The performance of our proposed VB algorithm in clustering functional data is supported by simulations and real data analyses. In simulation studies, VB accurately estimates mean curves, closely aligning with true curves, resulting in minimal empirical mean integrated squared errors and demonstrating a good fit. In most scenarios, VB consistently outperforms other considered methods (classical k-means, functional k-means, funFEM, and SaS-Funclust) with the highest V-measure and the lowest mismatch rate. We provide insight into the selection of the number of clusters (mixture components) through a two-fold scheme based on DIC. Robustness is assessed via a sensitivity analysis across different prior settings and a study involving a misspecified type of basis functions. In our simulations, the proposed VB algorithm demonstrated computational efficiency, averaging 4 s to cluster each simulated dataset. In particular, for simulated data under Scenarios 1 and 3, VB is over 20 times faster than MCMC (Gibbs sampler). Moreover, VB demonstrates strong consistency with MCMC in estimating the marginal posterior distribution of B-spline basis coefficients and precision parameters. In addition to simulation studies, applying the VB algorithm to the Growth data reveals that Model 2 with a random intercept surpasses Model 1 in both mean curve estimation and clustering performance when the curves from the same cluster show a parallel structure.

The main advantage of our proposed VB algorithm is that we model the raw data and obtain clustering assignments and cluster-specific smooth mean curves simultaneously. In other words, compared to some previous methods where researchers first smooth the data and then cluster the data using only the information after smoothing (e.g., the coefficients of B-spline basis functions); our model, as a regression mixture model, directly uses the raw data as input, performing smoothing and clustering simultaneously.
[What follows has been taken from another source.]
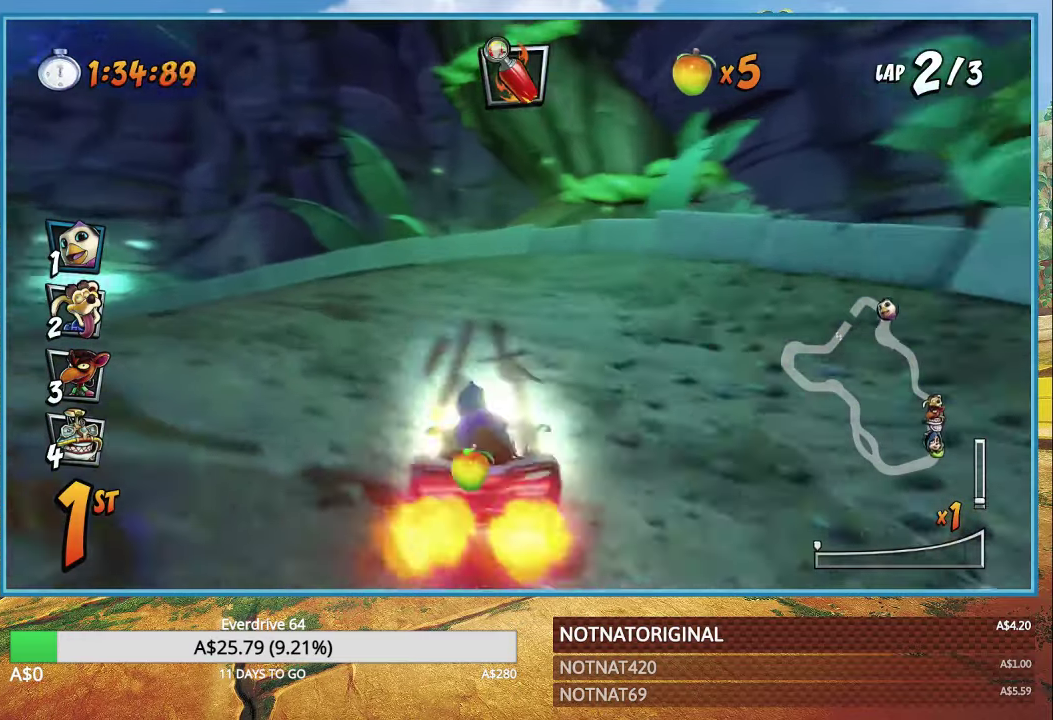
{"buttons": ["CROSS", "R1"], "left_stick": "left", "right_stick": "center", "events": [[100, "R1", "up"], [467, "R1", "down"]]}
In addition, as we take a Bayesian inference approach, we can measure the uncertainty of our proposed clustering using the obtained cluster assignment posterior probabilities.

While our study has introduced the VB algorithm to cluster functional data using a B-spline regression mixture model, it is important to recognize its limitations. Although our Model 2, which includes a random intercept, provides a more flexible dependence structure, one could explore more intricate Gaussian processes for modeling the random errors. Additionally, it is worth noting that VB is not the sole method for clustering functional data with regression mixtures; alternatives like Gibbs sampler (as used for comparison here) or other MCMC-based algorithms can also be considered. In this work, we focus on the case where, for each curve, the number of basis functions is smaller than the number of evaluation points (\(M < n\)). So, future work may include investigation and further extension of the proposed VB under high-dimensional settings (\(M>>n\)), paying special attention to the issue of underestimation of the variability of the posterior estimates (Mukherjee and Sen 2022; Devijver 2017). For large datasets (large number of curves, N), the coordinate ascent variational inference algorithm, which considers all data points, may result in a high computational cost. Therefore, one may consider scalable algorithms such as the stochastic variational inference (Hoffman et al. 2013) for approximating the posterior distributions.

Furthermore, our approach relies on the assumption that the number of B-spline basis functions (M) is known prior to applying the VB algorithm. This assumption aligns with practical scenarios where researchers may subjectively determine M based on their expertise and/or visual inspection of the curves (Franco et al. 2023; Günther et al. 2021; Lenzi et al. 2017). However, to enhance the model’s adaptability and automate the selection process, future investigations could explore the integration of a mechanism for selecting the number of B-spline bases directly within the VB algorithm itself. Relevant approaches and references for the selection of the number of basis functions include Souza et al. (2023); Devijver et al. (2020); Gálvez et al. (2015); Yuan et al. (2013); Dias and Garcia (2007), and DeVore et al. (2003).